<<<<

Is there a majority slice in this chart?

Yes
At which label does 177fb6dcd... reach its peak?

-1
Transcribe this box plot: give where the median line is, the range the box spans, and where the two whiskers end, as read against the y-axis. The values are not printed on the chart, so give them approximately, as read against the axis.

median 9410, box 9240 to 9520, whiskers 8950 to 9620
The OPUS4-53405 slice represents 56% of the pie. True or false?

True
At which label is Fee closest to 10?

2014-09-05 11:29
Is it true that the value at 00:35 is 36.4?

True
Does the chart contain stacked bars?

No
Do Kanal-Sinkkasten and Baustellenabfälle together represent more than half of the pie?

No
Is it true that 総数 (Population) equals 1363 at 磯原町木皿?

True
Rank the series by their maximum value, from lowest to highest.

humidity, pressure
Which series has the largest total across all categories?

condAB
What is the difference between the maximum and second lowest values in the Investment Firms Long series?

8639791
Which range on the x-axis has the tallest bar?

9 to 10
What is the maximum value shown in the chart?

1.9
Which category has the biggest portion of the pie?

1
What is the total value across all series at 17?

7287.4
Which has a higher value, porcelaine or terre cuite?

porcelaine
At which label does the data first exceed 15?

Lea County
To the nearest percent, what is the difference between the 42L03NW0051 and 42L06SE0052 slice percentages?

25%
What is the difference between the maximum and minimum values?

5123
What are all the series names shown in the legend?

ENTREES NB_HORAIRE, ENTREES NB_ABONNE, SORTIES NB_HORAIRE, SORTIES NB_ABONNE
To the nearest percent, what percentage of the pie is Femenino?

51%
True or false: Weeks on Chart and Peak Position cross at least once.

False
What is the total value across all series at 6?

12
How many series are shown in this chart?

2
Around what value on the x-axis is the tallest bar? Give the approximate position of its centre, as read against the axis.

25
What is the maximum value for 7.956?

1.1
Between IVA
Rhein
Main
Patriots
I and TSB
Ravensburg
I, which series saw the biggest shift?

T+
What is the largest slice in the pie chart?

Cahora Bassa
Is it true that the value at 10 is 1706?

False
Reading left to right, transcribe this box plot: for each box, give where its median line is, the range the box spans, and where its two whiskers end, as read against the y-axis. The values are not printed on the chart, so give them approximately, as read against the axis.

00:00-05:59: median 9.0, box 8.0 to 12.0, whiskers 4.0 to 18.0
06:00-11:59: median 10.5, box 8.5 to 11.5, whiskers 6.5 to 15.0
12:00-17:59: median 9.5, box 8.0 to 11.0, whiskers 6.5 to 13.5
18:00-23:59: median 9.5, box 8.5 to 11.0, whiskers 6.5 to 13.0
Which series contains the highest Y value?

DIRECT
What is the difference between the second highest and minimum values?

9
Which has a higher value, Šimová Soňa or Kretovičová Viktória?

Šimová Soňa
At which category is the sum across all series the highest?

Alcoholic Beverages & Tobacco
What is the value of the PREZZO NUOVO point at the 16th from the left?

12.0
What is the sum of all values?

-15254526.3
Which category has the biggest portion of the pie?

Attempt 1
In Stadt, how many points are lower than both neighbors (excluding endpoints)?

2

>>>>

Assigned task:
Find each line in the rows above that contains the word "from", and copy every such line in full.

Answer box:
Rank the series by their maximum value, from lowest to highest.
What is the value of the PREZZO NUOVO point at the 16th from the left?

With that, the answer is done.